Babygirl recensione film di Halina Reijn con Nicole Kidman, Harris Dickinson, Antonio Banderas, Sophie Wilde e Esther McGregor
Quando una manciata di anni fa anche il mondo dell’intrattenimento fu obbligato a prendere atto dell’inquietante baratro socio-culturale che intercorreva tra i due sessi, la gran parte degli sceneggiatori e dei produttori di Hollywood si convinse che la soluzione più efficace e indolore fosse quella di iniziare a rifilare al pubblico un inedito archetipo femminile, capace di restituire una nuova immagine della donna all’interno dell’odierno panorama audiovisivo.
Con il passare del tempo, tuttavia, l’operazione si è rilevata goffa e mal concepita, dato che la tendenza – non del tutto tramontata – era quella di delineare caratteri fastidiosamente monodimensionali, forti di una massiccia corazza composta unicamente da virtù e pregi, la cui superficie risultava tragicamente immune a quelle affascinanti crepe (difetti) in grado di elevare la drammaturgia e il potenziale emotivo di un personaggio.
La soluzione ad una tanto frivola soluzione editoriale non poteva che provenire da una generosa schiera di attrici, sceneggiatrici, autrici e registe, i cui intenti si sono idealmente congiunti in una precisa missione: riscrivere il ruolo della donna all’interno della moderna offerta audiovisiva.

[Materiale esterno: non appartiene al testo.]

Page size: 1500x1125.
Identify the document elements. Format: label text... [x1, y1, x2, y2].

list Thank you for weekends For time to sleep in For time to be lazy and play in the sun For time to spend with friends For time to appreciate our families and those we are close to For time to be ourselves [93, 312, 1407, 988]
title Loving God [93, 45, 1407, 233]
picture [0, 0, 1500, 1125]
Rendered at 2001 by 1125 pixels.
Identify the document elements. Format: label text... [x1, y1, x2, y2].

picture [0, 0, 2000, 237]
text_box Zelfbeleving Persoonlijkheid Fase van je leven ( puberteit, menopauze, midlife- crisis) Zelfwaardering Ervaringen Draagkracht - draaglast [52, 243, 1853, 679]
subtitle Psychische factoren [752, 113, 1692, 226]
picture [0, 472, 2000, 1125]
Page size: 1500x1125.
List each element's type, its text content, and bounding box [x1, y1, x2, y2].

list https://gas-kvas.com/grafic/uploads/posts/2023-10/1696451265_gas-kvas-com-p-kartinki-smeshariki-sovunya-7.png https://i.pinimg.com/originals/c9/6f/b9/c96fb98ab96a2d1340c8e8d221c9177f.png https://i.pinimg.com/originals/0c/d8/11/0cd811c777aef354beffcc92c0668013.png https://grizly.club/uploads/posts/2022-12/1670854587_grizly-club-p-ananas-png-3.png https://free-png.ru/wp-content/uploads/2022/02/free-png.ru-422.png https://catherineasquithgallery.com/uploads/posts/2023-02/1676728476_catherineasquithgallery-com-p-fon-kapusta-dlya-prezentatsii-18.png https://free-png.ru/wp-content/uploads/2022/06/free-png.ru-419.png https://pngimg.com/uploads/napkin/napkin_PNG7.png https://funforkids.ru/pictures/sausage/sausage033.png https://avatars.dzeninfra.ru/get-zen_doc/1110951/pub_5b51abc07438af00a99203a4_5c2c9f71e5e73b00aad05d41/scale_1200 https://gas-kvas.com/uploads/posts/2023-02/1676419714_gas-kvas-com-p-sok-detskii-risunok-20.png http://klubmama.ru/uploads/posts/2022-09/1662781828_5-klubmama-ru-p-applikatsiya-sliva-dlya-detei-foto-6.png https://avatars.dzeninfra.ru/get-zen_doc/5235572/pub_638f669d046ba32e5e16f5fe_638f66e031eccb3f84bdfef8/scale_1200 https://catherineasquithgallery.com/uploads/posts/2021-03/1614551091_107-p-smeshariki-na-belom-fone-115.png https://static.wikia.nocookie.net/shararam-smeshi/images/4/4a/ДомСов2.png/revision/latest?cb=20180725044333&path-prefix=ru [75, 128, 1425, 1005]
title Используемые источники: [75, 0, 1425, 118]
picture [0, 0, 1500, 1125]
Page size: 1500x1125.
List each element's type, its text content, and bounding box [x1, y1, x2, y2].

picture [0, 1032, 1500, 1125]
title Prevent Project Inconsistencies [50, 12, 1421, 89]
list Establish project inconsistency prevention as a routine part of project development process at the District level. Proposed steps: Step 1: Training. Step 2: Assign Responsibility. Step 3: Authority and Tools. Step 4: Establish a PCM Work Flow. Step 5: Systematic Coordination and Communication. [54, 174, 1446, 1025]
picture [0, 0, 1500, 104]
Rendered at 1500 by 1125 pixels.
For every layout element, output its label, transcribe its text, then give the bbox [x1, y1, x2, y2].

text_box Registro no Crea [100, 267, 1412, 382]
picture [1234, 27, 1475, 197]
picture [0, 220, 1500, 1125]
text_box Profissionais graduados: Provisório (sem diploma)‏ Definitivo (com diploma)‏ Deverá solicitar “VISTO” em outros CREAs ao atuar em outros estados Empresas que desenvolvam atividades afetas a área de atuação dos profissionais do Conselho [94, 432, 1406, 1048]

Ecco che, nel corso degli anni, la presenza di caratteri femminili dalla piscologia credibile e stratificata è andata esponenzialmente aumentando, così come le aspettative nutrite da attenti osservatori e analisti nei confronti di quei lungometraggi attenti al tema del ‘femminile’.
Compiere una disamina di Babygirl senza preoccuparsi di specificare quanto detto nelle precedenti righe, apparirebbe come uno sterile e deleterio tentativo di sottrarre questo affascinante lungometraggio all’odierno contesto cinematografico, dove, suo malgrado, molte delle tematiche e delle formule narrative adoperate da Halina Reijn & co. risultano oramai collaudate.
Difatti, forma e contenuto del film con protagonista Nicole Kidman perdono di efficacia solo ed esclusivamente se filtrate attraverso un occhio consapevole, che si (pre)occupi di immergerne esiti e soluzioni narrative all’interno del traboccante calderone della contemporaneità. Al contrario, se ci si astrae dal frenetico quadro socioculturale che ha piacevolmente caratterizzato l’ultima stagione cinematografica, ecco che le virtù del progetto emergono prepotentemente, restituendo a Babygirl quel tanto agognato fascino che regia, sceneggiatura e attori tentano di conquistare senza soluzione di continuità dal primo al 114esimo minuto.
A questo punto, tuttavia, ci tocca disattendere in parte quanto detto in apertura, poiché, a prescindere dalla dubbia originalità delle tematiche in esso contenute, risulta complesso non riconoscere al progetto – in uscita negli Stati Uniti il 25 dicembre 2024 (non a caso il film è ambientato durante le feste natalizie) – un certo coraggio: porre al centro dell’economia drammaturgica del film una protagonista (Nicole Kidman) intenta a rifiutare vigorosamente le conseguenze di decenni di lotte femministe, per rifugiarsi nel malsano ma rassicurante terreno della subordinazione, manifesta una lodevole audacia contenutistica, che, se non altro, ha permesso a Babygirl di risultare una delle proposte più divisive della kermesse veneziana.